Ensuite, la main mise d’acteurs internationaux (extranationaux, extra-européens) qui imposent des mesures non-négociables. L’ombre du FMI et des « marchés financiers » plane sur l’Europe. Un nouvel acteur a fait son apparition. Il se nomme « Agence de notation ». Elles évaluent les risques et notent la santé économique des acteurs. Et tout y passe, une entreprise, une région, un pays, un produit financier, un secteur d’activité,… Elles sont quelques unes, toutes américaines. Nous sommes ici en plein cœur de la dictature des marchés. A la veille de la crise des Subprimes, elles attribuaient un triple A aux produits dérivés pourris qui s’échangeaient sur les marchés ! Devant une telle incompétence, on s’attendrait à ce que les instances de régulation des marchés leur posent les scellés et les traduisent en justice. Ces agences sont illégales, anti-démocratiques et ne jouissent d’aucune légitimité démocratique internationale.
Enfin, la désillusion en la capacité de l’Etat de transformer véritablement les règles de l’économie de marché. Après les effets d’annonce, il est aujourd’hui évident que nous avons été trompés. Aucune mesure de régulation sérieuse n’a vu le jour, les banques renouent avec les bénéfices et reviennent à leurs pratiques douteuses. Les agences de notation, dans une amnésie sidérante, continuent à arbitrer et à attribuer les bons et mauvais points. La désintoxication n’a pas fonctionné. Les produits dérivés sont à nouveau échangés et la spéculation regagne de la vigueur. Bref la machine financière redémarre et laisse derrière elle des Etats exsangues, au bord de l’explosion. Cette situation provoque une incompréhension, un sentiment justifié d’injustice et une frustration grandissante qui s’exprimeront dans un rejet irrationnel de la Démocratie et du Politique.

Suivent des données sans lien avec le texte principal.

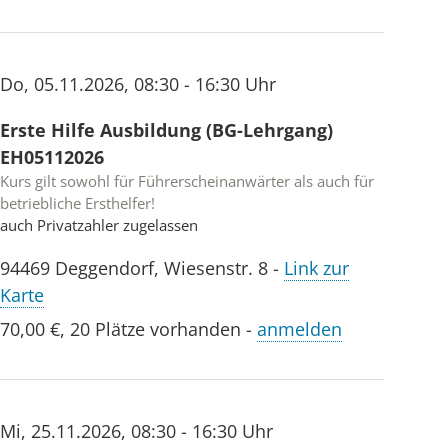
Do
,
05.11.2026
,
08:30 - 16:30 Uhr
Erste Hilfe Ausbildung (BG-Lehrgang)
EH05112026
Kurs gilt sowohl für Führerscheinanwärter als auch für
betriebliche Ersthelfer!
auch Privatzahler zugelassen
94469
Deggendorf
,
Wiesenstr. 8
-
Link zur
Karte
70,00 €
,
20 Plätze vorhanden
-
anmelden
Mi
,
25.11.2026
,
08:30 - 16:30 Uhr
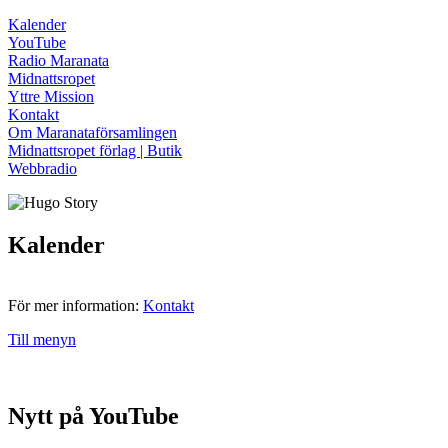
Kalender
YouTube
Radio Maranata
Midnattsropet
Yttre Mission
Kontakt
Om Maranataförsamlingen
Midnattsropet förlag | Butik
Webbradio
Kalender
För mer information:
Kontakt
Till menyn
Nytt på YouTube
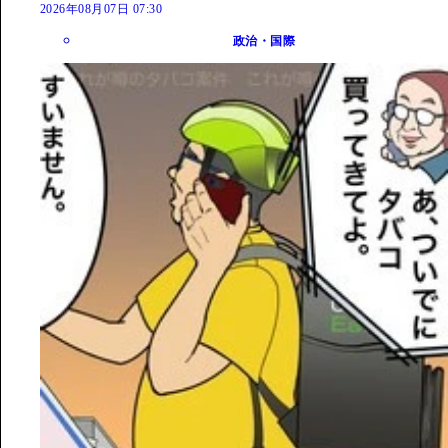
2026年08月07日 07:30
政治・国際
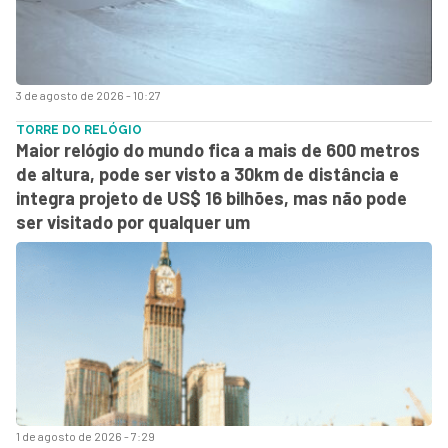
3 de agosto de 2026 - 10:27
TORRE DO RELÓGIO
Maior relógio do mundo fica a mais de 600 metros
de altura, pode ser visto a 30km de distância e
integra projeto de US$ 16 bilhões, mas não pode
ser visitado por qualquer um
1 de agosto de 2026 - 7:29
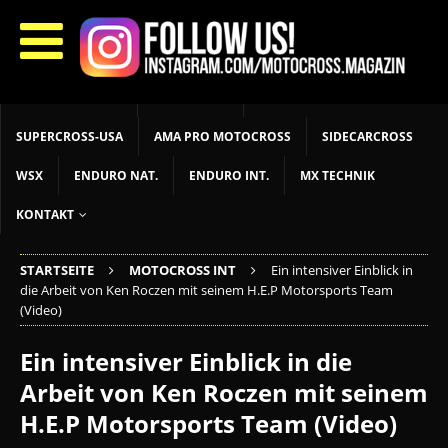
START
LIVETIMING
MX NEWS
MX YOUTH
MX WOMEN
MXGP
ADAC MX MASTERS
MOTOCROSS INT
MOTOCROSS NAT
MX LOKAL
MSR NEWS
SUPERCROSS-USA
AMA PRO MOTOCROSS
SIDECARCROSS
WSX
ENDURO NAT.
ENDURO INT.
MX TECHNIK
KONTAKT
STARTSEITE
MOTOCROSS INT
Ein intensiver Einblick in
die Arbeit von Ken Roczen mit seinem H.E.P Motorsports Team
(Video)
Ein intensiver Einblick in die
Arbeit von Ken Roczen mit seinem
H.E.P Motorsports Team (Video)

La crise, quelles crises ? [2]
Le capitalisme respire. A une phase d’expansion succède ‘naturellement’ une phase de contraction. Ce sont les crises structurelles, parfaitement prévisibles et maitrisées au sein des cycles économiques. Il arrive également que l’expansion est telle que l’éclatement est inéluctable. On parle alors de bulles spéculatives dont l’effondrement entraîne, selon la taille de la bulle, des pans entiers de l’économie. En 2001, la bulle Internet explose. Très rapidement, les fonds quittent la nouvelle économie et investissent l’immobilier. Les meubles sont sauvés pour quelques années… En 2007, l’immobilier se désintègre et la déflagration spéculative est d’une ampleur et d’une puissance inégalée. L’onde de choc va se propager et atteindre l’économie productive. 2007, crise des prêts hypothécaires, les subprimes. 2008, crise de confiance entre les banques et paralysie des prêts interbancaires. 2009, injections massives de liquidités des Banques centrales et des Etats pour réanimer les marchés financiers. 2010, explosion des déficits publics et spirale de l’endettement. 2011, crise de la zone euro, plans d’austérité, crise sociale, crise politique, crise bancaire, crise de l’emploi, crise environnementale (climat et biodiversité), crise énergétique, crise alimentaire… Ces crises sont toutes globales et systémiques. Chacune de ces crises méritent toute notre attention. Le changement climatique et la disparition de la biodiversité sont certainement les plus grands défis à relever. Ils nous imposent un changement radical dans notre rapport au monde et une remise en cause de l’idéologie de la croissance, de la concurrence et du scientisme économique. Cette bifurcation, nous pourrons la négocier pacifiquement en inventant un nouveau ‘socialisme écologique’. Un socialisme non-productiviste orienté vers la croissance sociale et le bien-être des écosystèmes.